Research

Research at NUS spans two closely related sub labs: LV AGI Lab and LV Robotics Lab.

LV AGI Lab

LV AGI Lab carries the original language-and-vision focus of the group and studies how foundation models can become more efficient, more capable in multimodal reasoning, and more adaptive over time. For collaborations, visiting opportunities, and student applications, please contact lv.lab.agi at gmail dot com.

Efficient AI

Model Re-architecture & Layerwise-aware Optimization

This direction focuses on enhancing the efficiency and adaptability of LLMs and MLLMs in the post-training stage. We redesign network topologies and introduce layer-aware optimizers, pushing the envelope of speed and memory efficiency without sacrificing accuracy.

Executive Function

Multimodal CoT, Proactive Reasoning, Global Workspace

This direction focuses on enhancing the reasoning capabilities of intelligent agents, evolving from traditional linguistic CoT to multimodal CoT, and from passive responses to proactive reasoning. We study how agents can plan ahead, incorporate world knowledge, and reason across modalities via a lightweight global workspace that coordinates perception, memory, and planning for robust executive control.

Evolving AI

Hybrid Memory & Continual Learning

This direction focuses on developing continual learning systems based on hybrid memory architectures that unify long-term and working memory, enabling adaptive knowledge acquisition while mitigating catastrophic forgetting. These systems support in-situ model evolution, temporal reasoning, and robust performance under non-stationary conditions.

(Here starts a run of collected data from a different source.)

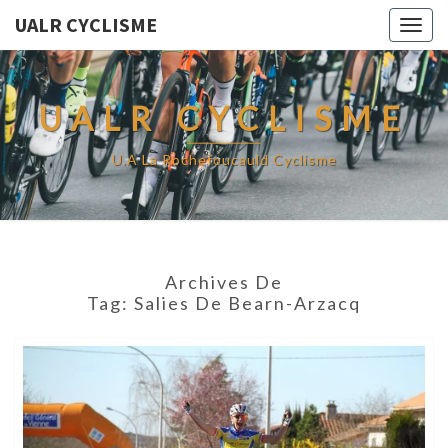
UALR CYCLISME
Togg
navig
UALR CYCLISME
U.A La Rochefoucauld Cyclisme
Archives De
Tag:
Salies De Bearn-Arzacq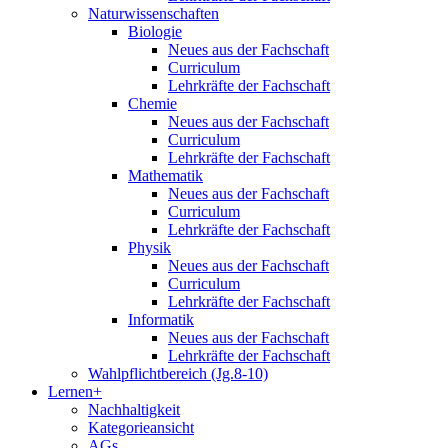
Naturwissenschaften
Biologie
Neues aus der Fachschaft
Curriculum
Lehrkräfte der Fachschaft
Chemie
Neues aus der Fachschaft
Curriculum
Lehrkräfte der Fachschaft
Mathematik
Neues aus der Fachschaft
Curriculum
Lehrkräfte der Fachschaft
Physik
Neues aus der Fachschaft
Curriculum
Lehrkräfte der Fachschaft
Informatik
Neues aus der Fachschaft
Lehrkräfte der Fachschaft
Wahlpflichtbereich (Jg.8-10)
Lernen+
Nachhaltigkeit
Kategorieansicht
AGs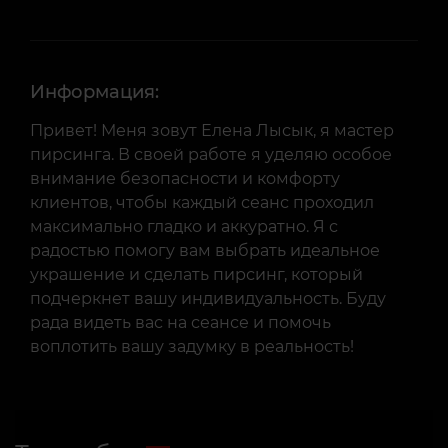
Информация:
Привет! Меня зовут Елена Лысык, я мастер
пирсинга. В своей работе я уделяю особое
внимание безопасности и комфорту
клиентов, чтобы каждый сеанс проходил
максимально гладко и аккуратно. Я с
радостью помогу вам выбрать идеальное
украшение и сделать пирсинг, который
подчеркнет вашу индивидуальность. Буду
рада видеть вас на сеансе и помочь
воплотить вашу задумку в реальность!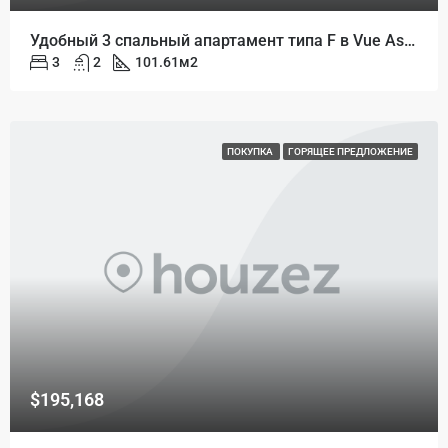
Удобный 3 спальный апартамент типа F в Vue Aston
3
2
101.61
м2
ПОКУПКА
ГОРЯЩЕЕ ПРЕДЛОЖЕНИЕ
$195,168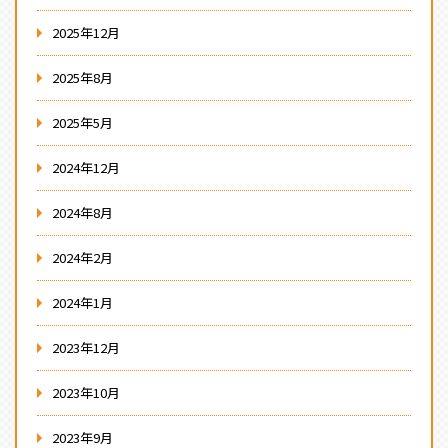
2025年12月
2025年8月
2025年5月
2024年12月
2024年8月
2024年2月
2024年1月
2023年12月
2023年10月
2023年9月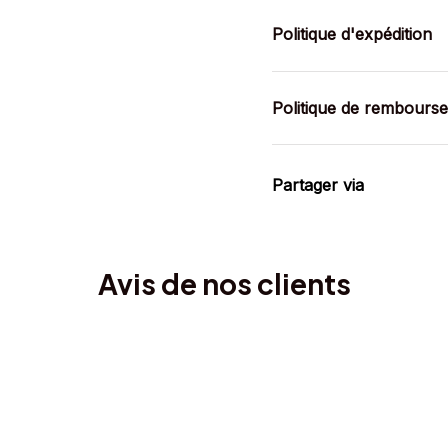
Politique d'expédition
Politique de rembours
Partager via
Avis de nos clients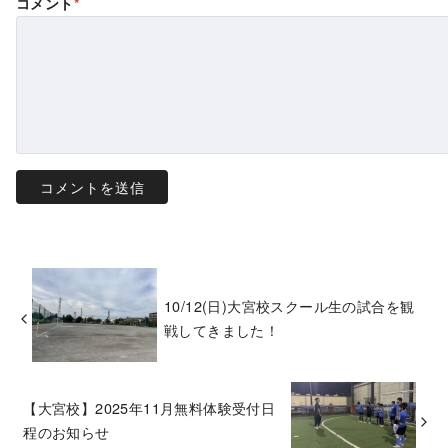
コメント
*
10/12(日)大宮校スクール生の試合を観
戦してきました！
【大宮校】2025年11月無料体験受付日
程のお知らせ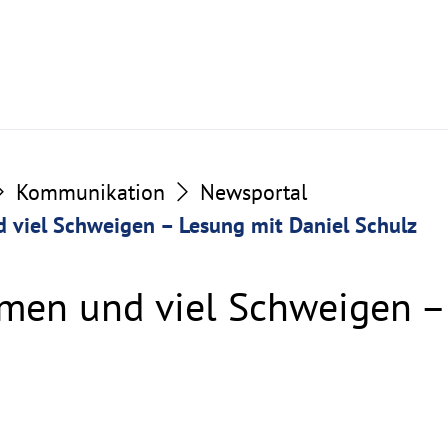
Kommunikation
Newsportal
 viel Schweigen – Lesung mit Daniel Schulz
men und viel Schweigen –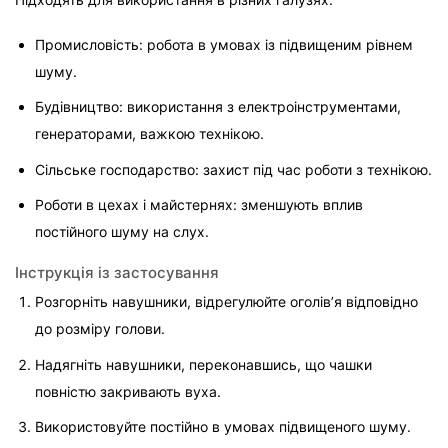
Промисловість: робота в умовах із підвищеним рівнем 
шуму.
Будівництво: використання з електроінструментами, 
генераторами, важкою технікою.
Сільське господарство: захист під час роботи з технікою.
Роботи в цехах і майстернях: зменшують вплив 
постійного шуму на слух.
Інструкція із застосування
Розгорніть навушники, відрегулюйте оголів’я відповідно 
до розміру голови.
Надягніть навушники, переконавшись, що чашки 
повністю закривають вуха.
Використовуйте постійно в умовах підвищеного шуму.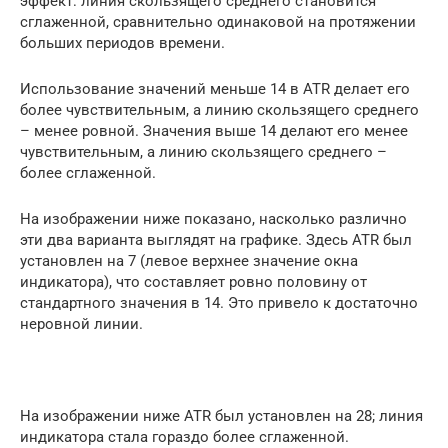
эффект: линия скользящего среднего становится
сглаженной, сравнительно одинаковой на протяжении
больших периодов времени.
Использование значений меньше 14 в ATR делает его
более чувствительным, а линию скользящего среднего
– менее ровной. Значения выше 14 делают его менее
чувствительным, а линию скользящего среднего –
более сглаженной.
На изображении ниже показано, насколько различно
эти два варианта выглядят на графике. Здесь ATR был
установлен на 7 (левое верхнее значение окна
индикатора), что составляет ровно половину от
стандартного значения в 14. Это привело к достаточно
неровной линии.
На изображении ниже ATR был установлен на 28; линия
индикатора стала гораздо более сглаженной.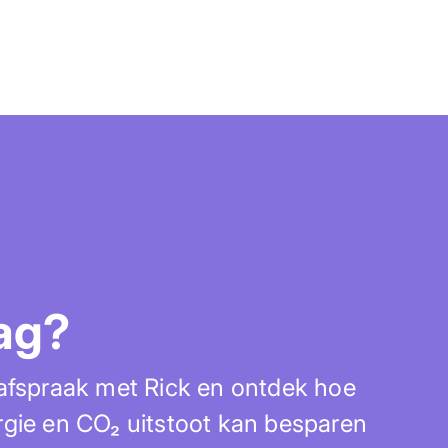
ag?
 afspraak met Rick en ontdek hoe
rgie en CO₂ uitstoot kan besparen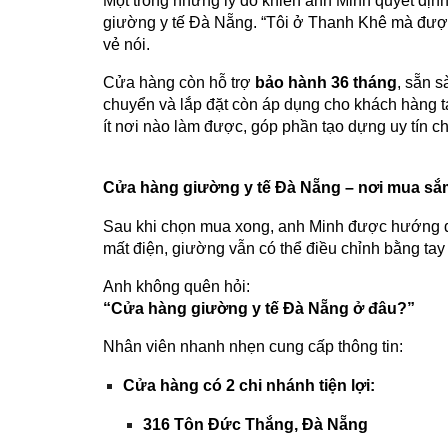
Một trong những lý do khiến anh Minh quyết địn
giường y tế Đà Nẵng. “Tôi ở Thanh Khê mà được 
vẻ nói.
Cửa hàng còn hỗ trợ
bảo hành 36 tháng
, sẵn s
chuyển và lắp đặt còn áp dụng cho khách hàng t
ít nơi nào làm được, góp phần tạo dựng uy tín c
Cửa hàng giường y tế Đà Nẵng – nơi mua sắm
Sau khi chọn mua xong, anh Minh được hướng dẫ
mất điện, giường vẫn có thể điều chỉnh bằng ta
Anh không quên hỏi:
“Cửa hàng giường y tế Đà Nẵng ở đâu?”
Nhân viên nhanh nhẹn cung cấp thông tin:
Cửa hàng có 2 chi nhánh tiện lợi:
316 Tôn Đức Thắng, Đà Nẵng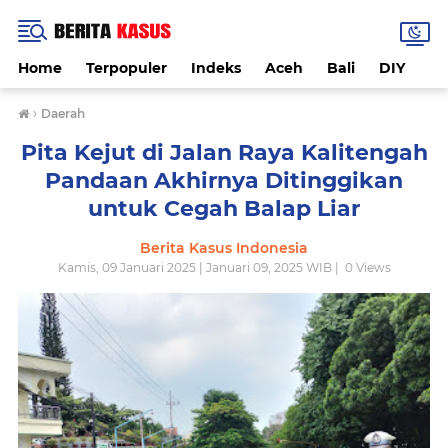
Home
Terpopuler
Indeks
Aceh
Bali
DIY
De
›
Daerah
Pita Kejut di Jalan Raya Kalitengah
Pandaan Akhirnya Ditinggikan
untuk Cegah Balap Liar
Berita Kasus Indonesia
Kamis, 09 Januari 2025 | Januari 09, 2025 WIB |
0
Views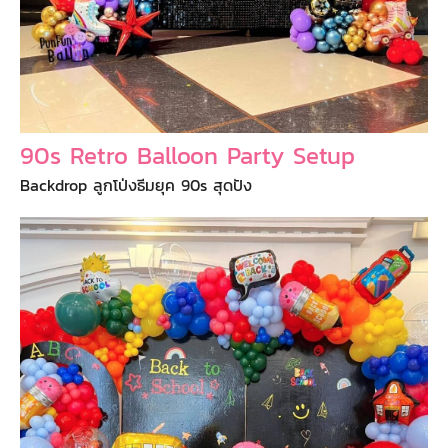
90s Retro Balloon Party Setup
Backdrop ลูกโป่งธีมยุค 90s สุดปัง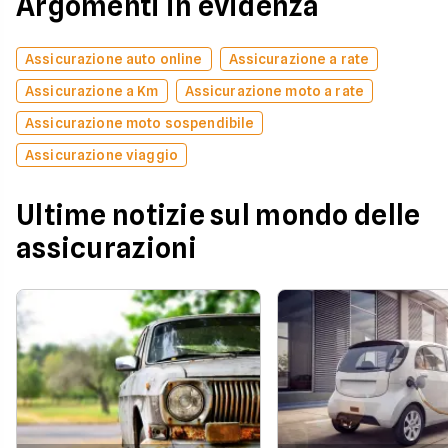
Argomenti in evidenza
Assicurazione auto online
Assicurazione a rate
Assicurazione a Km
Assicurazione moto a rate
Assicurazione moto sospendibile
Assicurazione viaggio
Ultime notizie sul mondo delle
assicurazioni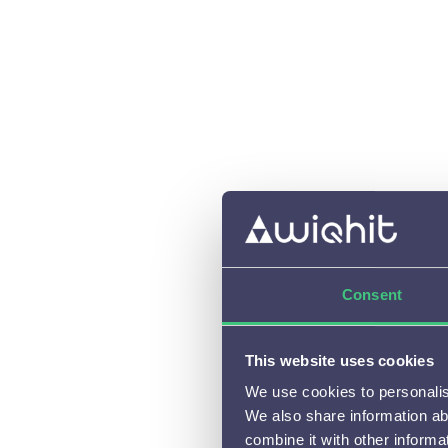
Oct 17, 20
Moet ik 
Jaap 
Oct 17, 20
Biedt Wi
Consent
This website uses cookies
Oct 17, 20
We use cookies to personalise
Hoe komt
We also share information ab
combine it with other informa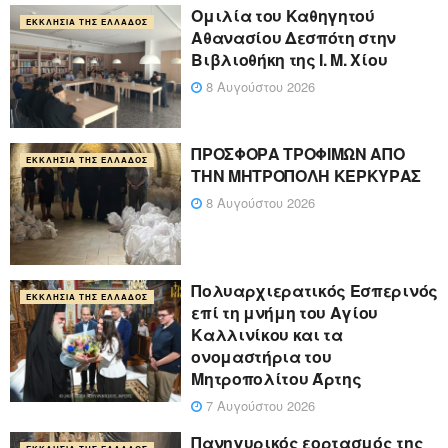
Ομιλία του Καθηγητού
ΕΚΚΛΗΣΊΑ ΤΗΣ ΕΛΛΆΔΟΣ
Αθανασίου Δεσπότη στην
Βιβλιοθήκη της Ι. Μ. Χίου
8 Αυγούστου 2026
ΠΡΟΣΦΟΡΑ ΤΡΟΦΙΜΩΝ ΑΠΟ
ΕΚΚΛΗΣΊΑ ΤΗΣ ΕΛΛΆΔΟΣ
ΤΗΝ ΜΗΤΡΟΠΟΛΗ ΚΕΡΚΥΡΑΣ
8 Αυγούστου 2026
Πολυαρχιερατικός Εσπερινός
ΕΚΚΛΗΣΊΑ ΤΗΣ ΕΛΛΆΔΟΣ
επί τη μνήμη του Αγίου
Καλλινίκου και τα
ονομαστήρια του
Μητροπολίτου Άρτης
7 Αυγούστου 2026
Πανηγυρικός εορτασμός της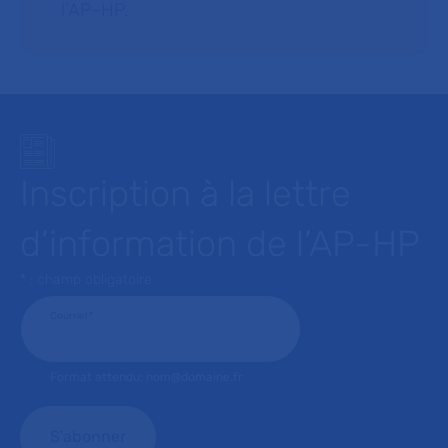
l’AP–HP.
Inscription à la lettre
d’information de l’AP-HP
* : champ obligatoire
Courriel
*
Format attendu: nom@domaine.fr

Executive Function Airplane

A single Executive Function aircraft
propelled by Efficiency & Evolution

Email: lv.lab.agi at gmail dot com

LV Robotics Lab

LV Robotics Lab focuses on general-purpose robotic manipulation research. Our goal is to build general-purpose robotic systems with multimodal perception, physical world understanding, and dexterous manipulation capabilities.

VLA & World Models

Vision-Language-Action Learning, Simulation & Physical World Modeling

This direction studies how robots can connect perception, language, planning, and control through scalable vision-language-action models and world models. We are interested in representations that support forecasting, policy learning, simulator alignment, and robust transfer from virtual environments to real-world manipulation.

Tactile Perception

Multimodal Touch Sensing for Contact-Rich Interaction

This direction explores tactile sensing as a core modality for robotic intelligence. We study how touch can be fused with vision and action to infer contact states, object properties, and manipulation progress, especially in scenarios where visual signals alone are ambiguous or insufficient.

Dexterous Hands

Dexterous Manipulation with High-DoF End Effectors

This direction focuses on dexterous robotic hands and fine-grained manipulation skills. We study how multimodal feedback, learned control policies, and structured task representations can enable reliable grasping, tool use, in-hand adjustment, and other high-precision manipulation behaviors.